--- REQUIRED WORK ---
Only the number is needed: count the lines below that hold the string "with".

<<<<

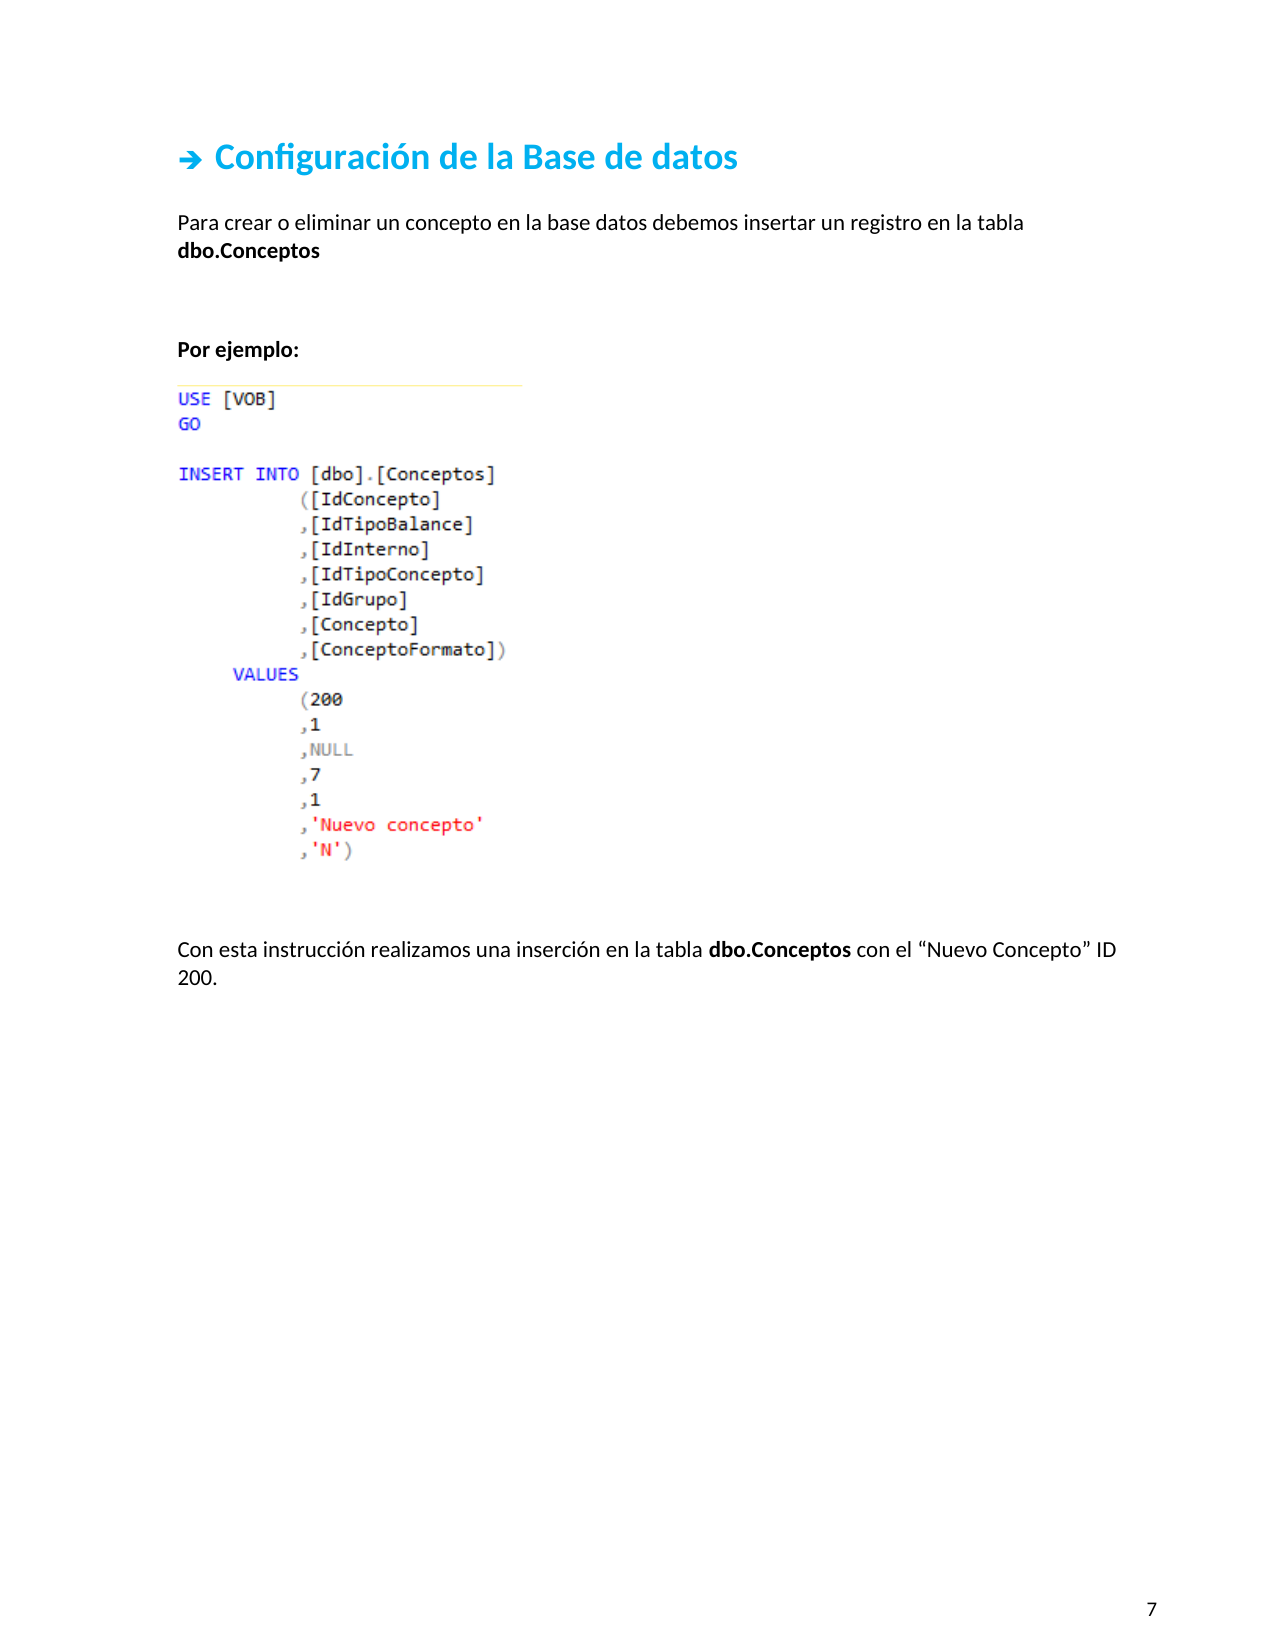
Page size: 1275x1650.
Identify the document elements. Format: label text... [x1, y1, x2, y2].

subtitle Configuración de la Base de datos [177, 133, 1157, 179]
text Con esta instrucción realizamos una inserción en la tabla dbo.Conceptos con el “Nuevo Concepto” ID 200. [177, 935, 1157, 991]
text Para crear o eliminar un concepto en la base datos debemos insertar un registro en la tabla dbo.Conceptos [177, 208, 1157, 264]
text Por ejemplo: [177, 336, 1157, 364]
picture [177, 385, 523, 864]
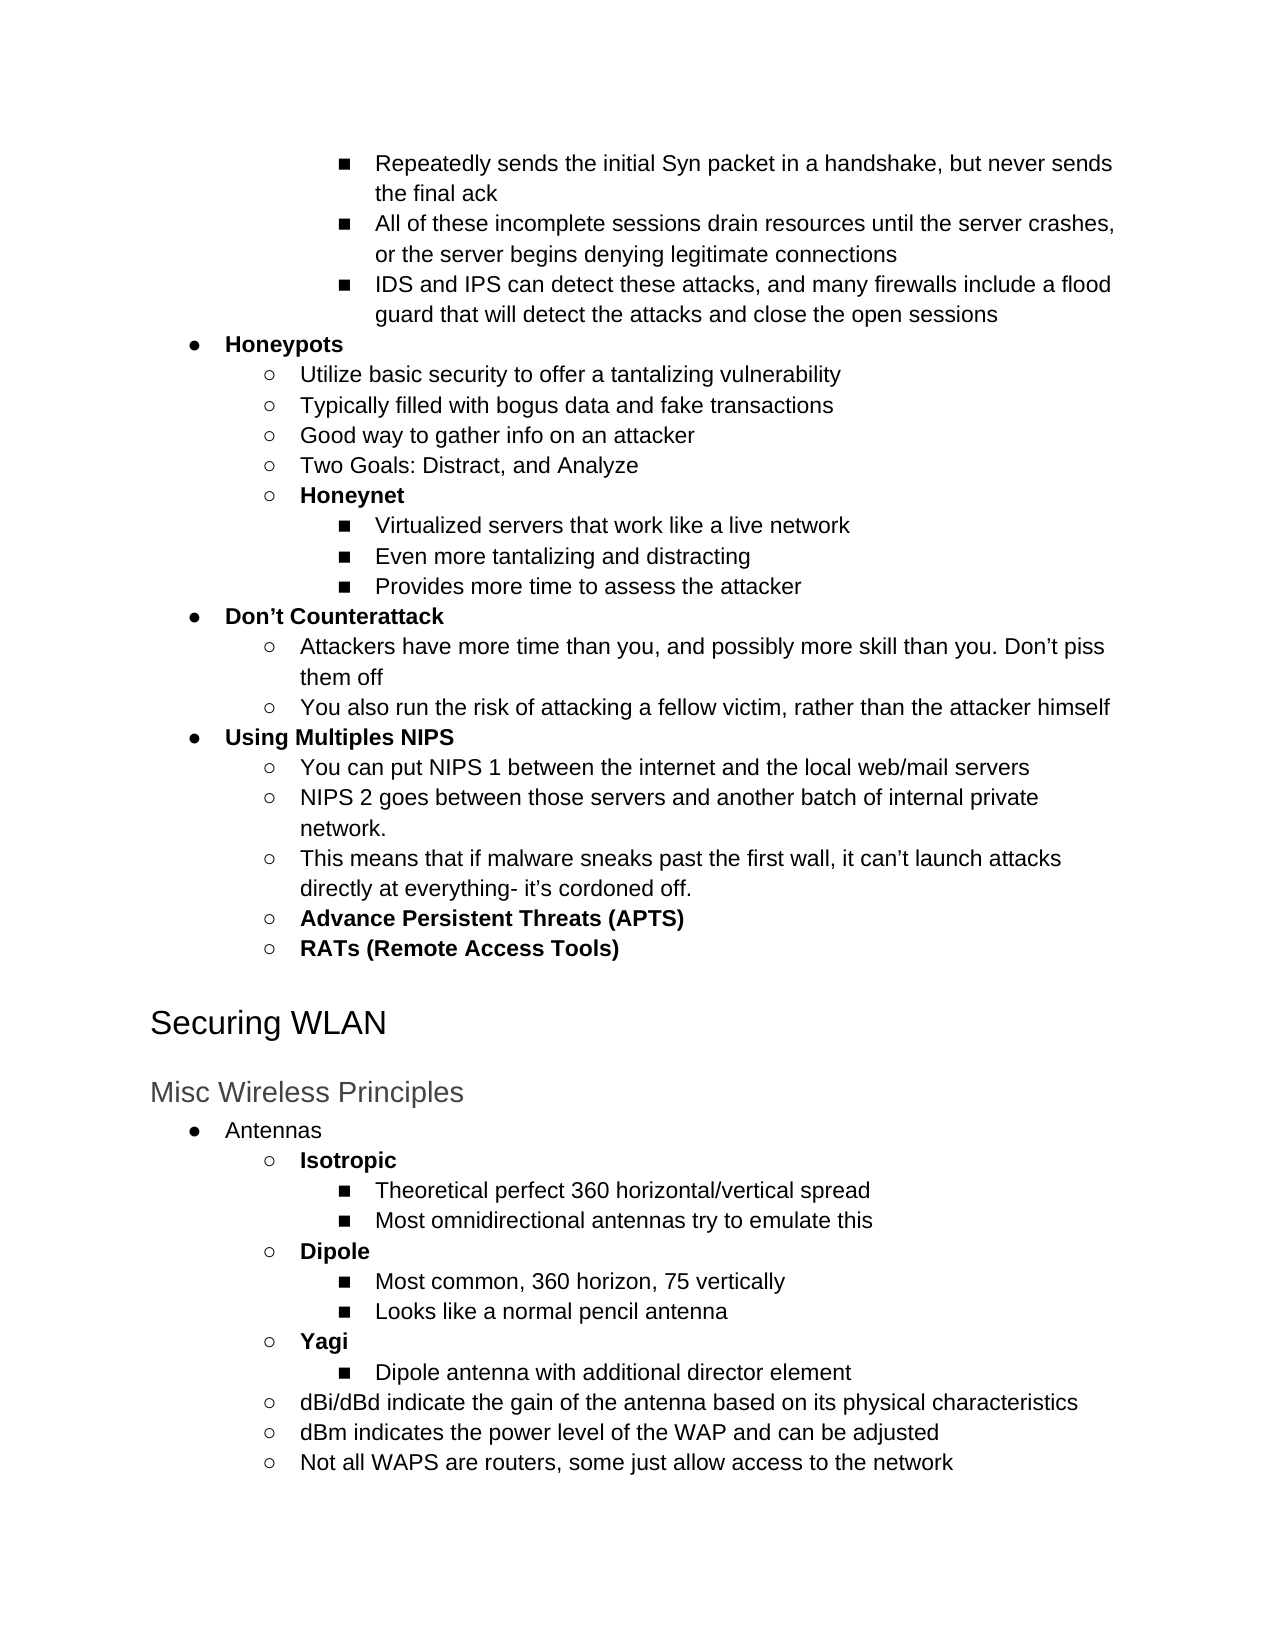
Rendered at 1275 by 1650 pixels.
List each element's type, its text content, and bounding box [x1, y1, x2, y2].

list Yagi [262, 1328, 1125, 1354]
list Attackers have more time than you, and possibly more skill than you. Don’t piss them off [262, 633, 1125, 690]
list Good way to gather info on an attacker [262, 422, 1125, 448]
list Typically filled with bogus data and fake transactions [262, 392, 1125, 418]
subtitle Misc Wireless Principles [150, 1075, 1125, 1108]
list Theoretical perfect 360 horizontal/vertical spread [337, 1177, 1125, 1203]
list dBm indicates the power level of the WAP and can be adjusted [262, 1419, 1125, 1445]
list Dipole antenna with additional director element [337, 1358, 1125, 1385]
list dBi/dBd indicate the gain of the antenna based on its physical characteristics [262, 1389, 1125, 1415]
list RATs (Remote Access Tools) [262, 935, 1125, 962]
list You can put NIPS 1 between the internet and the local web/mail servers [262, 754, 1125, 781]
list Repeatedly sends the initial Syn packet in a handshake, but never sends the final ack [337, 150, 1125, 207]
list You also run the risk of attacking a fellow victim, rather than the attacker himself [262, 694, 1125, 720]
list IDS and IPS can detect these attacks, and many firewalls include a flood guard that will detect the attacks and close the open sessions [337, 271, 1125, 327]
list Using Multiples NIPS [187, 724, 1125, 750]
list Advance Persistent Threats (APTS) [262, 905, 1125, 932]
list Antennas [187, 1117, 1125, 1143]
list Most omnidirectional antennas try to emulate this [337, 1207, 1125, 1234]
list Two Goals: Distract, and Analyze [262, 452, 1125, 478]
list Even more tantalizing and distracting [337, 543, 1125, 569]
list Don’t Counterattack [187, 603, 1125, 629]
list Dipole [262, 1238, 1125, 1264]
list All of these incomplete sessions drain resources until the server crashes, or the server begins denying legitimate connections [337, 210, 1125, 267]
list Provides more time to assess the attacker [337, 573, 1125, 599]
list Not all WAPS are routers, some just allow access to the network [262, 1449, 1125, 1475]
subtitle Securing WLAN [150, 1003, 1125, 1042]
list Virtualized servers that work like a live network [337, 512, 1125, 539]
list NIPS 2 goes between those servers and another batch of internal private network. [262, 784, 1125, 841]
list Looks like a normal pencil antenna [337, 1298, 1125, 1324]
list Honeypots [187, 331, 1125, 358]
list Most common, 360 horizon, 75 vertically [337, 1268, 1125, 1294]
list Isotropic [262, 1147, 1125, 1173]
list Honeynet [262, 482, 1125, 509]
list Utilize basic security to offer a tantalizing vulnerability [262, 361, 1125, 388]
list This means that if malware sneaks past the first wall, it can’t launch attacks directly at everything- it’s cordoned off. [262, 845, 1125, 901]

>>>>

--- WRITTEN RESPONSE ---
2